- **Required work**
Reproduce all the entries exactly and keep the pictures out.

- **Data entries**
==================================================

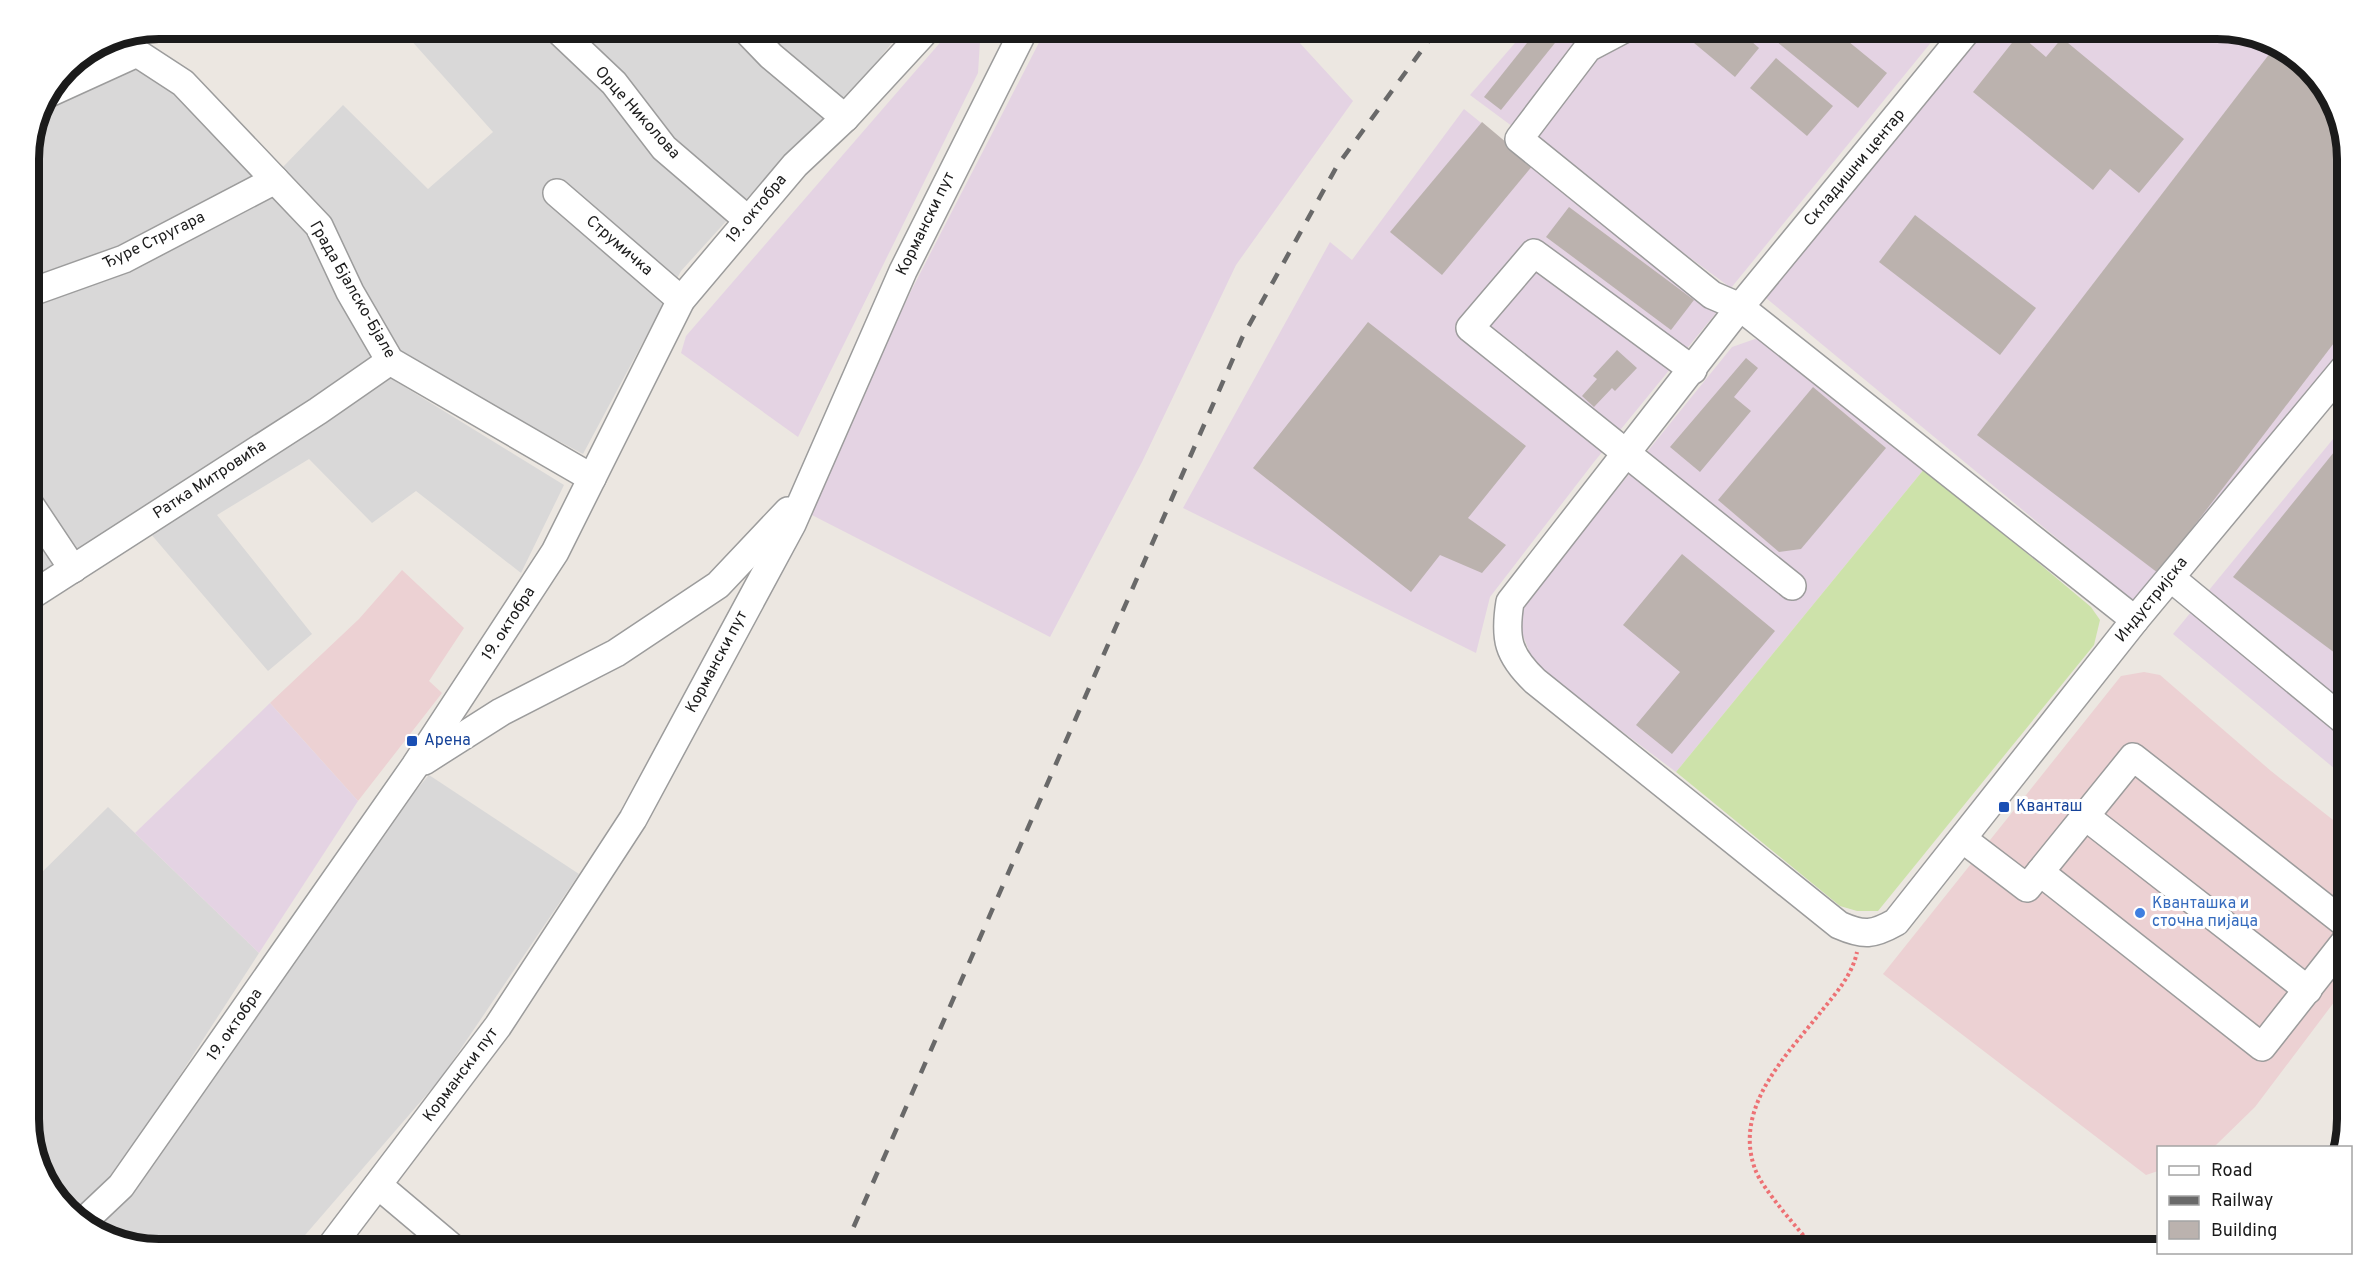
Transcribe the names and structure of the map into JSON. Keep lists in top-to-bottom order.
{
  "streets": {
    "street": [
      "Орце Николова",
      "Складишни центар",
      "19. октобра",
      "Кормански пут",
      "Ђуре Стругара",
      "Струмичка",
      "Града Бјалско-Бјале",
      "Ратка Митровића",
      "Индустријска"
    ]
  },
  "crossings": [
    ["Орце Николова", "19. октобра"],
    ["Складишни центар", "Индустријска"],
    ["19. октобра", "Струмичка"],
    ["19. октобра", "Града Бјалско-Бјале"],
    ["Ђуре Стругара", "Града Бјалско-Бјале"],
    ["Града Бјалско-Бјале", "Ратка Митровића"]
  ],
  "places": {
    "transit": ["Арена", "Кванташ"],
    "other": ["Кванташка и сточна пијаца"]
  },
  "legend": ["Road", "Railway", "Building"]
}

==================================================

- **Task response**
Transcribe the names and structure of the map into JSON. Keep lists in top-to-bottom order.
{
  "streets": {
    "street": [
      "Орце Николова",
      "Складишни центар",
      "19. октобра",
      "Кормански пут",
      "Ђуре Стругара",
      "Струмичка",
      "Града Бјалско-Бјале",
      "Ратка Митровића",
      "Индустријска"
    ]
  },
  "crossings": [
    ["Орце Николова", "19. октобра"],
    ["Складишни центар", "Индустријска"],
    ["19. октобра", "Струмичка"],
    ["19. октобра", "Града Бјалско-Бјале"],
    ["Ђуре Стругара", "Града Бјалско-Бјале"],
    ["Града Бјалско-Бјале", "Ратка Митровића"]
  ],
  "places": {
    "transit": ["Арена", "Кванташ"],
    "other": ["Кванташка и сточна пијаца"]
  },
  "legend": ["Road", "Railway", "Building"]
}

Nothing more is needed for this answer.